►

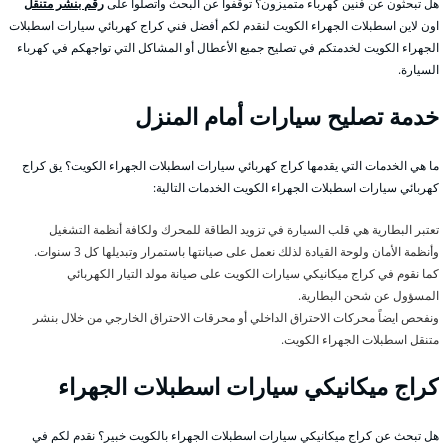
هل تبحثون عن فنين كهرباء متميزون؟ توقفوا عن البحث واتصلوا على
رقم بنشر متنقل
اون لاين اسطبلات الجهراء الكويت لنقدم لكم أفضل فني كراج كهربائي سيارات اسطبلات
الجهراء الكويت لخدمتكم في تصليح جميع الأعطال أو المشاكل التي تواجهكم في كهرباء
السيارة.
خدمة تصليح سيارات أمام المنزل
ما هي الخدمات التي يقدمها كراج كهربائي سيارات اسطبلات الجهراء الكويت؟ يق كراج
كهربائي سيارات اسطبلات الجهراء الكويت الخدمات التالية:
تعتبر البطارية هي قلب السيارة في تزويد الطاقة للمحرك ولكافة أنظمة التشغيل
وأنظمة الأمان ولوحة القيادة لذلك نعمل على صيانتها باستمرار وتبديلها كل 3 سنوات.
كما نقوم في كراج ميكانيكي سيارات الكويت على صيانة مولد التيار الكهربائي
المسؤول عن شحن البطارية.
ونفحص ايضاً محركات الاحتراق الداخلي أو محرقات الاحتراق الخارجي من خلال بنشر
متنقل اسطبلات الجهراء الكويت.
كراج ميكانيكي سيارات اسطبلات الجهراء
هل تبحث عن كراج ميكانيكي سيارات اسطبلات الجهراء بالكويت خبير؟ نقدم لكم في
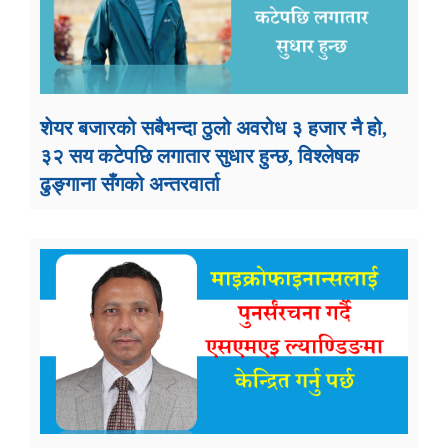
शेयर बजारको सबैभन्दा ठुलो अवरोध ३ हजार नै हो,
३२ सय कटेपछि लगातार सुधार हुन्छ, विश्लेषक
ढुङ्गाना सँगको अन्तरवार्ता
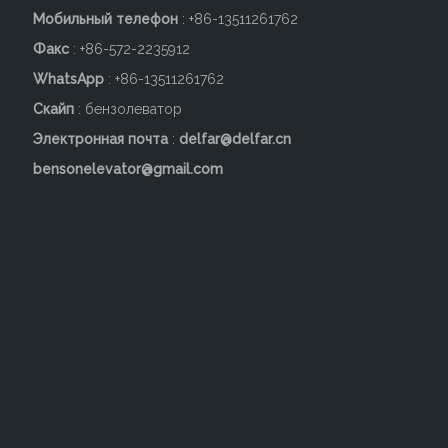
Мобильный телефон
: +86-
13511261762
Факс
: +86-572-2235912
WhatsApp
: +86-13511261762
Скайп
: бензолеватор
Электронная почта
:
delfar@delfar.cn
bensonelevator@gmail.com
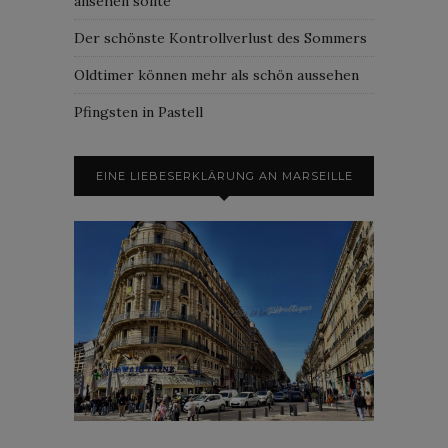
ansehen sollte
Der schönste Kontrollverlust des Sommers
Oldtimer können mehr als schön aussehen
Pfingsten in Pastell
EINE LIEBESERKLÄRUNG AN MARSEILLE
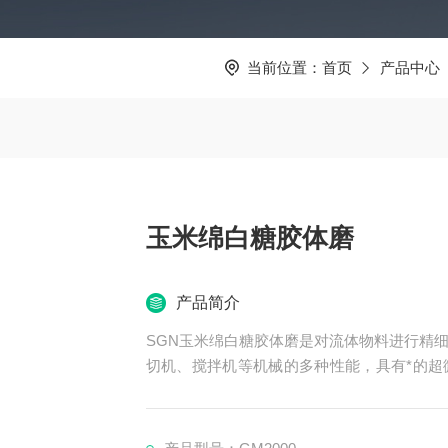
当前位置：
首页
产品中心
玉米绵白糖胶体磨
产品简介
SGN玉米绵白糖胶体磨是对流体物料进行精
切机、搅拌机等机械的多种性能，具有*的超
工后，粒度达2～50微米，均质度达90%以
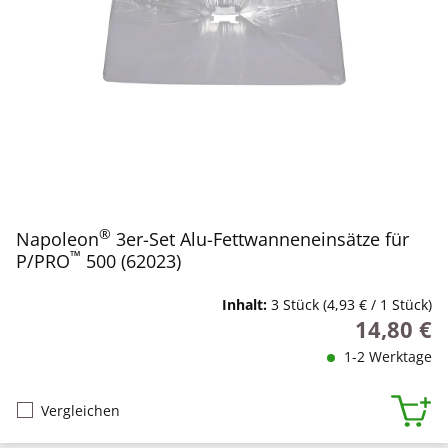
®
Napoleon
3er-Set Alu-Fettwanneneinsätze für
™
P/PRO
500 (62023)
Inhalt:
3 Stück
(4,93 € / 1 Stück)
14,80 €
Regulärer P
1-2 Werktage
Vergleichen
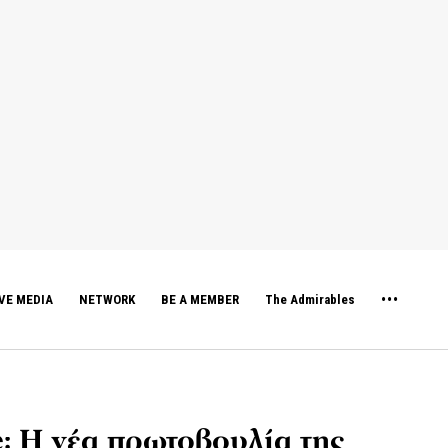
VE MEDIA
NETWORK
BE A MEMBER
The Admirables
: Η νέα πρωτοβουλία της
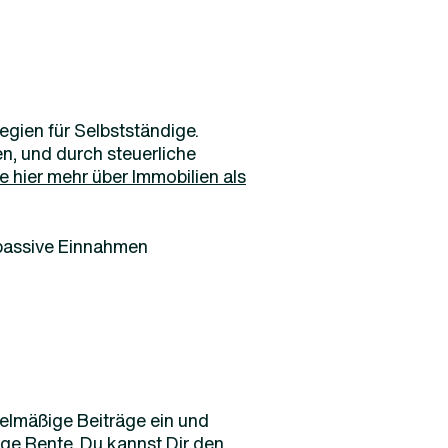
egien für Selbstständige.
, und durch steuerliche
e hier mehr über Immobilien als
 passive Einnahmen
gelmäßige Beiträge ein und
nge Rente. Du kannst Dir den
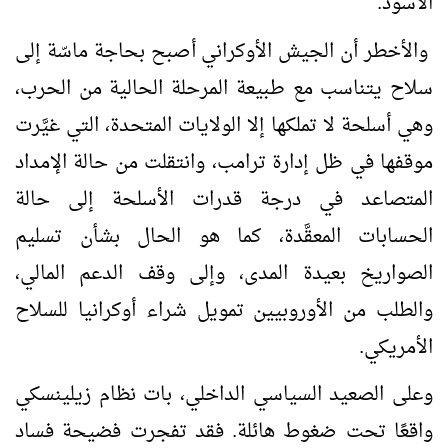
الأسود.
والأخطر أن الجيش الأوكراني أصبح بحاجة ماسّة إلى
سلاح يتناسب مع طبيعة المرحلة الحالية من الحرب،
وهي أسلحة لا تملكها إلا الولايات المتحدة، التي غيَّرت
موقفها في ظل إدارة ترامب، وانتقلت من حالة الإمداد
المتصاعد في درجة قدرات الأسلحة إلى حالة
الحسابات المعقَّدة، كما هو الحال بشأن تسليم
الصواريخ بعيدة المدى، وإلى وقف الدعم المالي،
والطلب من الأوروبيين تمويل شراء أوكرانيا للسلاح
الأمريكي.
وعلى الصعيد السياسي الداخلي، بات نظام زيلينسكي
واقعًا تحت ضغوط هائلة. فقد تفجرت فضيحة فساد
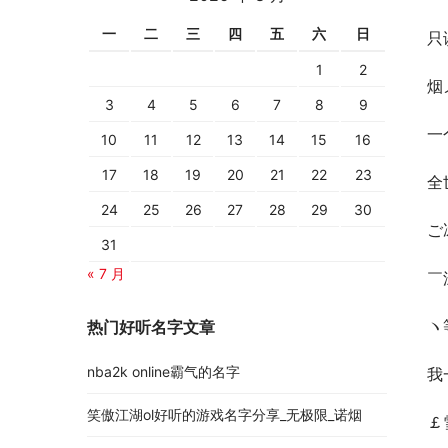
一
二
三
四
五
六
日
只
1
2
烟
3
4
5
6
7
8
9
一
10
11
12
13
14
15
16
17
18
19
20
21
22
23
全
24
25
26
27
28
29
30
ご
31
« 7 月
￣
ヽ
热门好听名字文章
nba2k online霸气的名字
我
笑傲江湖ol好听的游戏名字分享_无极限_诺烟
￡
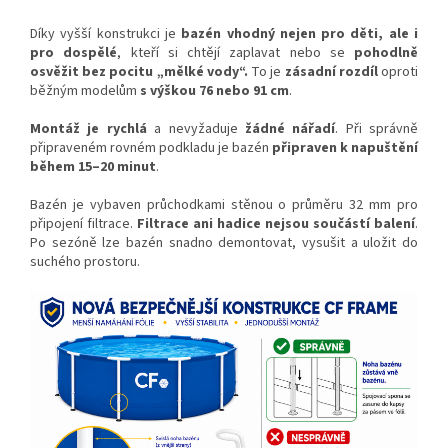
Díky vyšší konstrukci je
bazén vhodný nejen pro děti, ale i
pro dospělé
, kteří si chtějí zaplavat nebo se
pohodlně
osvěžit bez pocitu „mělké vody“.
To je
zásadní rozdíl
oproti
běžným modelům
s výškou 76 nebo 91 cm
.
Montáž je rychlá
a nevyžaduje
žádné nářadí
. Při správně
připraveném rovném podkladu je bazén
připraven k napuštění
během 15–20 minut
.
Bazén je vybaven průchodkami stěnou o průměru 32 mm pro
připojení filtrace.
Filtrace ani hadice nejsou součástí balení
.
Po sezóně lze bazén snadno demontovat, vysušit a uložit do
suchého prostoru.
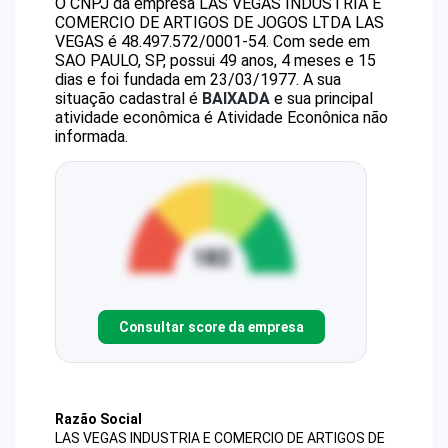
O CNPJ da empresa
LAS VEGAS INDUSTRIA E
COMERCIO DE ARTIGOS DE JOGOS LTDA
LAS
VEGAS
é
48.497.572/0001-54
.
Com sede em
SAO PAULO, SP, possui 49 anos, 4 meses e 15
dias e foi fundada em 23/03/1977.
A sua
situação cadastral é
BAIXADA
e sua principal
atividade econômica é Atividade Econônica não
informada.
Consultar score da empresa
Razão Social
LAS VEGAS INDUSTRIA E COMERCIO DE ARTIGOS DE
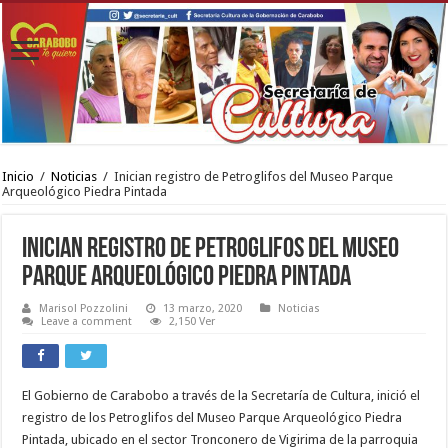
Inicio
/
Noticias
/
Inician registro de Petroglifos del Museo Parque
Arqueológico Piedra Pintada
Inician registro de Petroglifos del Museo
Parque Arqueológico Piedra Pintada
Marisol Pozzolini
13 marzo, 2020
Noticias
Leave a comment
2,150 Ver
El Gobierno de Carabobo a través de la Secretaría de Cultura, inició el
registro de los Petroglifos del Museo Parque Arqueológico Piedra
Pintada, ubicado en el sector Tronconero de Vigirima de la parroquia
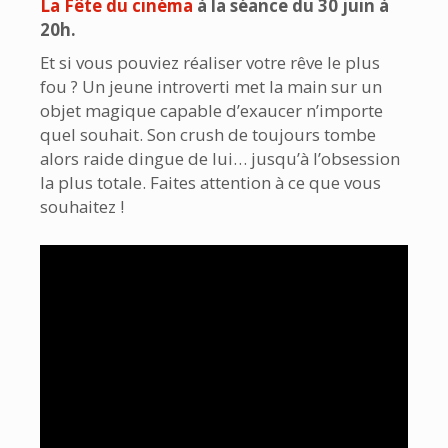
La Fête du cinéma
à la séance du 30 juin à
20h.
Et si vous pouviez réaliser votre rêve le plus
fou ? Un jeune introverti met la main sur un
objet magique capable d’exaucer n’importe
quel souhait. Son crush de toujours tombe
alors raide dingue de lui… jusqu’à l’obsession
la plus totale. Faites attention à ce que vous
souhaitez !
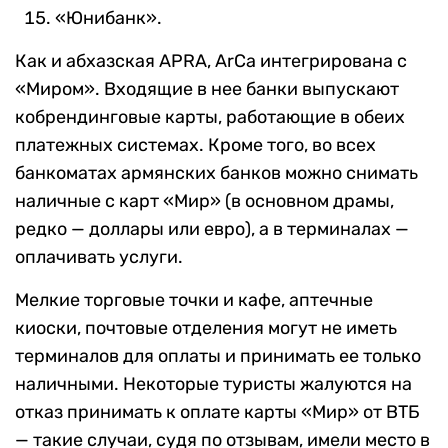
«Юнибанк».
Как и абхазская APRA, ArCa интегрирована с
«Миром». Входящие в нее банки выпускают
кобрендинговые карты, работающие в обеих
платежных системах. Кроме того, во всех
банкоматах армянских банков можно снимать
наличные с карт «Мир» (в основном драмы,
редко — доллары или евро), а в терминалах —
оплачивать услуги.
Мелкие торговые точки и кафе, аптечные
киоски, почтовые отделения могут не иметь
терминалов для оплаты и принимать ее только
наличными. Некоторые туристы жалуются на
отказ принимать к оплате карты «Мир» от ВТБ
— такие случаи, судя по отзывам, имели место в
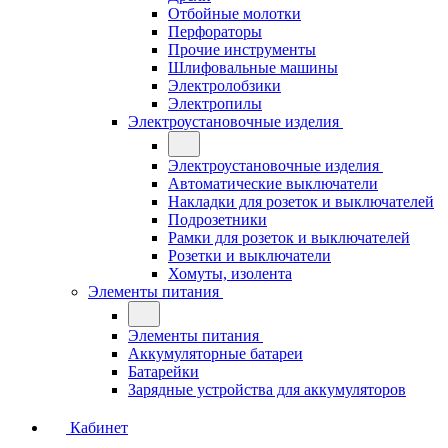
Отбойные молотки
Перфораторы
Прочие инструменты
Шлифовальные машины
Электролобзики
Электропилы
Электроустановочные изделия
Электроустановочные изделия
Автоматические выключатели
Накладки для розеток и выключателей
Подрозетники
Рамки для розеток и выключателей
Розетки и выключатели
Хомуты, изолента
Элементы питания
Элементы питания
Аккумуляторные батареи
Батарейки
Зарядные устройства для аккумуляторов
Кабинет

◄

Using the data above, tally the lines that contain the string "INDUSTRIA" and state only the result.

2